[START Source document]

跳转至

Automine

Mawhirter, Daniel, and Bo Wu. "Automine: harmonizing high-level abstraction and high performance for graph mining." Proceedings of the 27th ACM Symposium on Operating Systems Principles. 2019.

Link:https://dl.acm.org/doi/abs/10.1145/3341301.3359633

Review

Questions

  • without friendly interfaces
  • large intermediate data
  • do not consider the subgraph pattern

facing two conflicting goals:

  1. providing a high-level abstraction
  2. high performance

Now solution

Their performance is far from ideal,

medium sized graph that has 1.1 million edges takes 43 sec(Arabe)

Arabesque

A distributed system, purposed "think like an embedding" paradigm

  • high overhead for small graphs
  • require enterprise clusters for large graphs

RStream

A single-machine graph mining system

Contribution

  1. both high level abstraction & high performance(however, I didn't see the high level abstraction)
  2. propose a space-efficient representation of embeddings(lays the foundation for automatic mining algorithm)
  3. some modeling & optimization techniques to generate efficient programs(in C++)

Code

Base API

Pattern definePattern(Edge[] edgelist);
Program countPatterns(Pattern[] patterns);
Program enumeratePatterns(Pattern[] patterns);

There are three applications that they implement:

  • Clique(团) Counting(CC)
  • Motif Counting(MC)
  • Frequent Subgraph Mining(FSM)

definition of triangle pattern like: Pattern p = definePattern([(a,b), (b,c), (c,a)]);

Principle

A Simple Triangle Counting

Some properties:

  1. exploit the local structure of the input graph
    • can discard the edge embedding immediately (found in the same loop)
  2. each vertex od the discovered set corresponds to a distinct triangle incident on \((v_0,v_1)\)
    • the intersection operation performed on the neighbour set of \(v_0\) & \(v_1\) generates the structure
    • [not very understood]

Algorithm

\(\mathcal P_k\) is the pattern on \(k(k>2)\) vertices.

\(\mathcal P_{k-1}\) is a sub-pattern of \(\mathcal P_k\) .

\(E_{\mathcal P_k}\) is a instance of \(P_k\)'s embeded graph, composing of vertices \((v_0, \cdots, v_{k-1})\) .

They introduce function \(\mathcal F^k(E_{\mathcal P_{k-1}})\), satisfying:

  1. return: \(\mathbf V_k\) , which is all nodes that can extends \(E(\mathcal P_{k-1})\) to \(E(\mathcal P_{k})\)
  2. process: operation can be applied only on the neibour sets of the vertices in \(E_{\mathcal P_{k-1}}\).

They prove that:

\[ \mathbf V_k = \mathcal F^k(E_{\mathcal P_{k-1}}) = \bigcap_{v \in\mathbf V_T} \mathcal N(v) - \bigcup_{v \in \mathbf V_F}\mathcal N(v) \]

in which \(\mathbf V_T\) is vertices that are neighbours to the vertex that extends \(\mathcal P_{k-1}\) to \(\mathcal P_{k}\), \(\mathbf V_T\) & \(\mathbf V_F\) is a partition of \(E_{\mathcal P_{k-1}}\) 's vertices..

For example, if we want to count a tailed triangle, the schedule can be:

  1. \(\mathcal F^2 = \mathcal N(v_0) \cap \mathcal N(v_1)\)
  2. \(\mathcal F^3 = \mathcal N(v_2) - \mathcal N(v_0) - \mathcal N(v_1)\)

[END Source document]
[START Material]

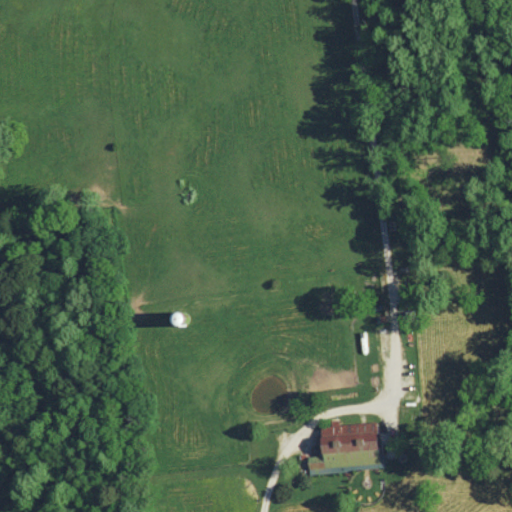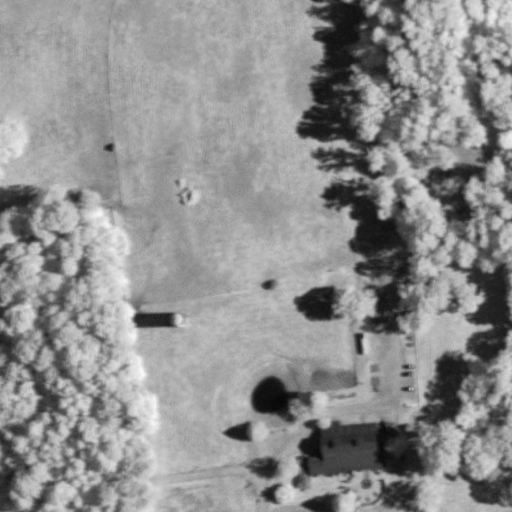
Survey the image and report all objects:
building: (175, 318)
road: (297, 429)
building: (344, 448)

[END Material]

• _Short exercise 1_:
Echo from the Automine notes the passage between "in which \(\mathbf" and "- \mathcal N(v_1)\)", inclusive.
• _Short exercise 2_:
Condense the paragraph in the Automine notes that begins "There are three applications that they implement" into one sentence.

• _Written solution 1_:
in which \(\mathbf V_T\) is vertices that are neighbours to the vertex that extends \(\mathcal P_{k-1}\) to \(\mathcal P_{k}\), \(\mathbf V_T\) & \(\mathbf V_F\) is a partition of \(E_{\mathcal P_{k-1}}\) 's vertices..

For example, if we want to count a tailed triangle, the schedule can be:

  1. \(\mathcal F^2 = \mathcal N(v_0) \cap \mathcal N(v_1)\)
  2. \(\mathcal F^3 = \mathcal N(v_2) - \mathcal N(v_0) - \mathcal N(v_1)\)

• _Written solution 2_:
They implement three applications: Clique Counting (CC), Motif Counting (MC), and Frequent Subgraph Mining (FSM).